Consequently, the best values for the parameters attained in this work must be viewed as local optima for the given circumstances and are likely to change with differences in baseline conditions. Additionally, parameter predictions based on machine learning models are highly dependent on the specifics of the associated training dataset. This is because the models only derive relevant patterns and relationships from data they have been trained on, thus any change in range, distribution, or representativeness of the data may result in remarkably different predictions. For example, if a database does not sufficiently cover the interactions between fiber content and w/c ratio or does not capture some extreme or boundary cases, the models are very likely to mispredict values, which in this case would be suboptimal values. The latter case tends to occur most frequently for models such as KNN that rely strongly on local data density, or ANN, that require extensive training and tuning to deliver any non-robust results. On the other hand, models like GPR have been shown to capture non-linear trends and peak behaviors better because they use probabilistic reasoning which allows them to model features like the CS peak at 17 mm aggregate size more accurately. However, such models, regardless of their apparent advantages, are ultimately bounded by the data they are trained on.

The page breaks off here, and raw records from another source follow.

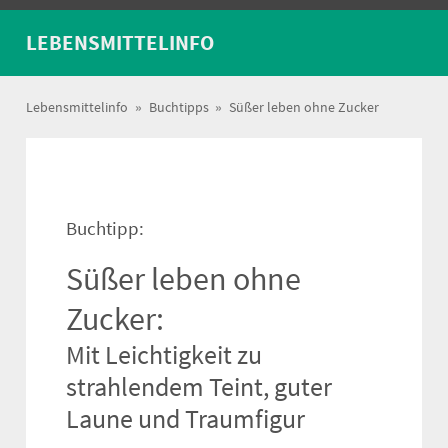
LEBENSMITTELINFO
Lebensmittelinfo
»
Buchtipps
»
Süßer leben ohne Zucker
Buchtipp:
Süßer leben ohne
Zucker:
Mit Leichtigkeit zu
strahlendem Teint, guter
Laune und Traumfigur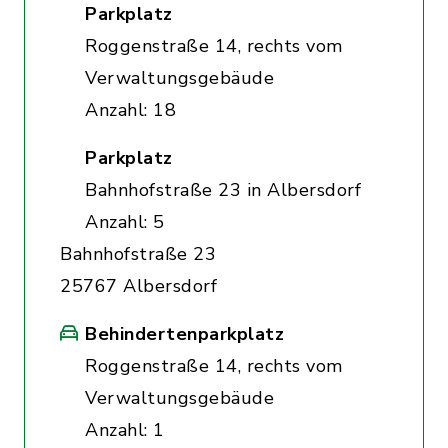
Parkplatz
Roggenstraße 14, rechts vom
Verwaltungsgebäude
Anzahl: 18
Parkplatz
Bahnhofstraße 23 in Albersdorf
Anzahl: 5
Bahnhofstraße 23
25767 Albersdorf
Behindertenparkplatz
Roggenstraße 14, rechts vom
Verwaltungsgebäude
Anzahl: 1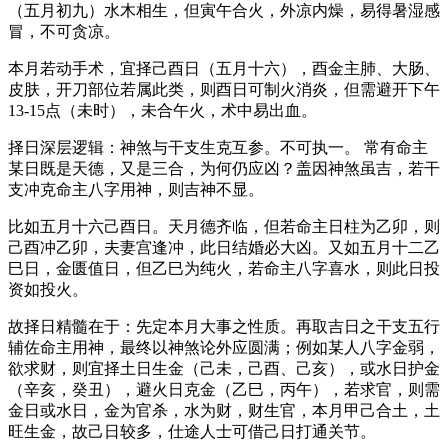
（五月初九）水木相生，但寅午合火，外凉内燥，易得暑湿感
冒，不可贪凉。
本月若动手术，宜择己酉日（五月十六），酉金主肺、大肠、
皮肤，开刀部位若属此类，则酉日可制火消炎，但需避开下午
13-15点（未时），未合午火，术中易出血。
择日深层逻辑：神煞与干支生克互参。不可执一。 常有命主
某日既是天德，又是三合，为何仍应凶？盖因神煞虽吉，若干
支冲克命主八字用神，则吉神不显。
比如五月十六己酉日。天月德齐临，但若命主日柱为乙卯，则
己酉冲乙卯，夫妻宫逢冲，此日结婚必大凶。又如五月十二乙
巳日，金匮值日，但乙巳为纯火，若命主八字喜水，则此日投
资如投火。
故择日精髓在于：先定本月大事之性质。再取吉日之干支五行
辅佐命主用神，最终以神煞论外应圆满；例如某人八字金弱，
欲求财，则宜择土日生金（己未，己酉、己亥），或水日护金
（辛亥，癸丑），避火日克金（乙巳，丙午），若求官，则需
金日或水日，金为官杀，水为财，财生官，本月甲己合土，土
旺生金，故己日较多，仕途人士可借己日打通关节。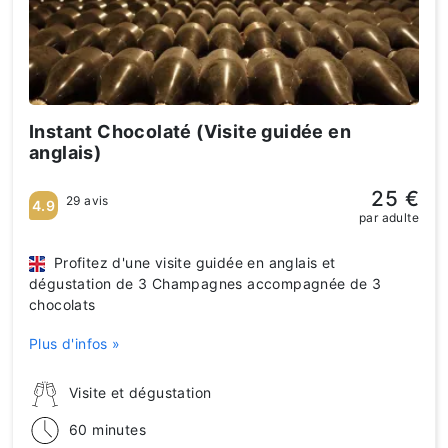
Instant Chocolaté (Visite guidée en
anglais)
25 €
29 avis
4.9
par adulte
Profitez d'une visite guidée en anglais et
dégustation de 3 Champagnes accompagnée de 3
chocolats
Plus d'infos »
Visite et dégustation
60 minutes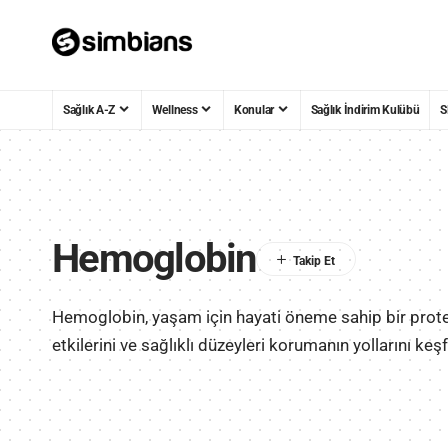
Sağlık A-Z
Wellness
Konular
Sağlık İndirim Kulübü
S
Hemoglobin
Hemoglobin, yaşam için hayati öneme sahip bir protei
etkilerini ve sağlıklı düzeyleri korumanın yollarını keş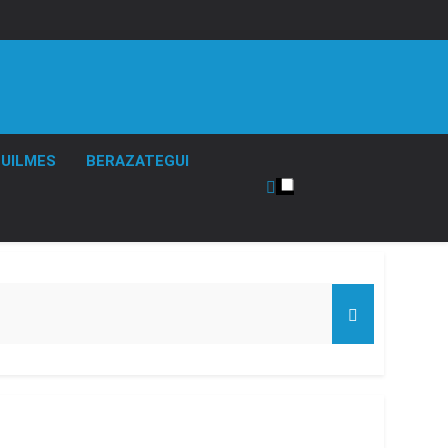
UILMES
BERAZATEGUI
de Propiedad Privada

Furthermore, it is important to note that the design parameters for SFRC obtained from machine learning model’s derived models are not final but rather flexible within the bounds of the data scope and its quality. Thus, further enhancement of the training dataset as well as increasing the scope of the parameters is required for the construction of effective, broad-based, and scientifically credible concrete technology models.

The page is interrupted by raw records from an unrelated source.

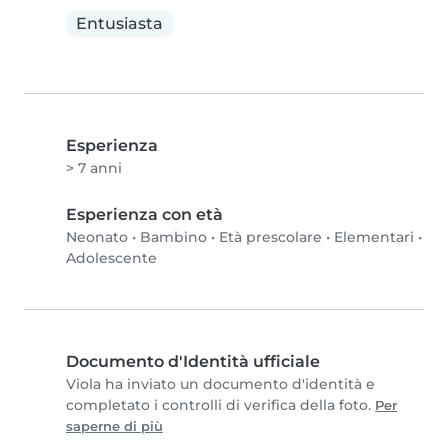
Entusiasta
Esperienza
> 7 anni
Esperienza con età
Neonato
•
Bambino
•
Età prescolare
•
Elementari
•
Adolescente
Documento d'Identità ufficiale
Viola ha inviato un documento d'identità e
completato i controlli di verifica della foto.
Per
saperne di più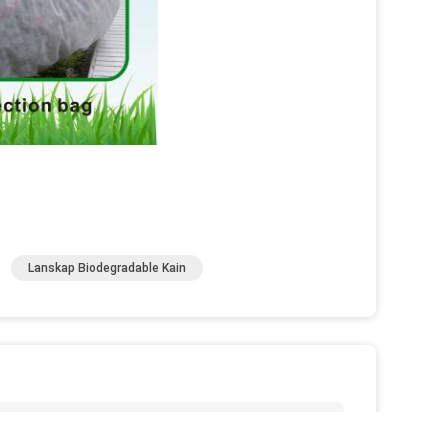
Lanskap Biodegradable Kain
over bisakah Anda mengirimkan saya lebih banyak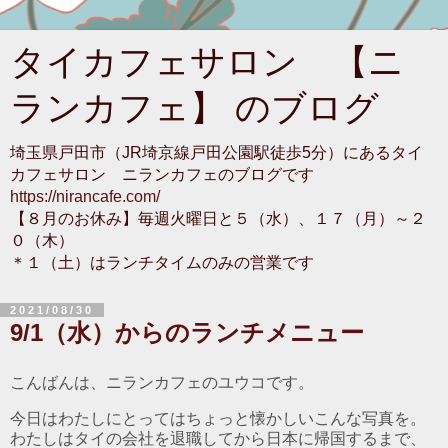
タイカフェサロン 【ニ
ランカフェ】 のブログ
埼玉県戸田市（JR埼京線戸田公園駅徒歩5分）にあるタイ
カフェサロン ニランカフェのブログです
https://nirancafe.com/
【８月のお休み】毎週火曜日と５（水）、１７（月）～２
０（木）
＊１（土）はランチタイムのみの営業です
2021/08/30
9/1（水）からのランチメニュー
こんばんは、ニランカフェのユウコです。
今日はわたしにとってはちょっと懐かしいこんな写真を。
わたしはタイの会社を退職してから日本に帰国するまで、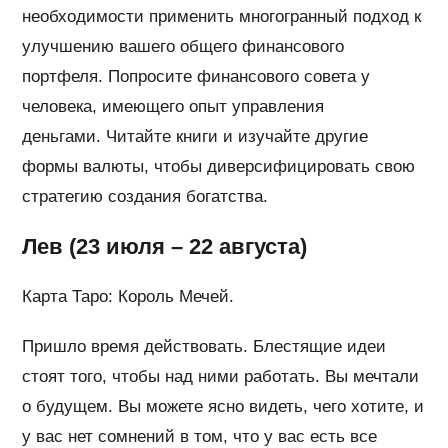
необходимости применить многогранный подход к
улучшению вашего общего финансового
портфеля. Попросите финансового совета у
человека, имеющего опыт управления
деньгами. Читайте книги и изучайте другие
формы валюты, чтобы диверсифицировать свою
стратегию создания богатства.
Лев (23 июля – 22 августа)
Карта Таро: Король Мечей.
Пришло время действовать. Блестящие идеи
стоят того, чтобы над ними работать. Вы мечтали
о будущем. Вы можете ясно видеть, чего хотите, и
у вас нет сомнений в том, что у вас есть все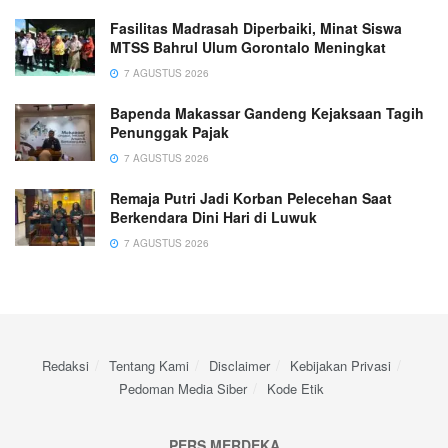
Fasilitas Madrasah Diperbaiki, Minat Siswa
MTSS Bahrul Ulum Gorontalo Meningkat
7 AGUSTUS 2026
Bapenda Makassar Gandeng Kejaksaan Tagih
Penunggak Pajak
7 AGUSTUS 2026
Remaja Putri Jadi Korban Pelecehan Saat
Berkendara Dini Hari di Luwuk
7 AGUSTUS 2026
Redaksi
Tentang Kami
Disclaimer
Kebijakan Privasi
Pedoman Media Siber
Kode Etik
PERS MERDEKA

The trained models can be incorporated into intuitive design interfaces or as enhancements to existing software, enabling engineers to quickly estimate the CS of SFRC during the critical early phases of mix design or ongoing quality control. This embedding would streamline scenario evaluations, lessen dependence on lengthy lab tests, and promote a more performance-driven approach to concrete design. Moreover, the predictions can be merged with uncertainty quantification techniques (such as GPR) to generate confidence intervals that further refine decision-making for structural applications.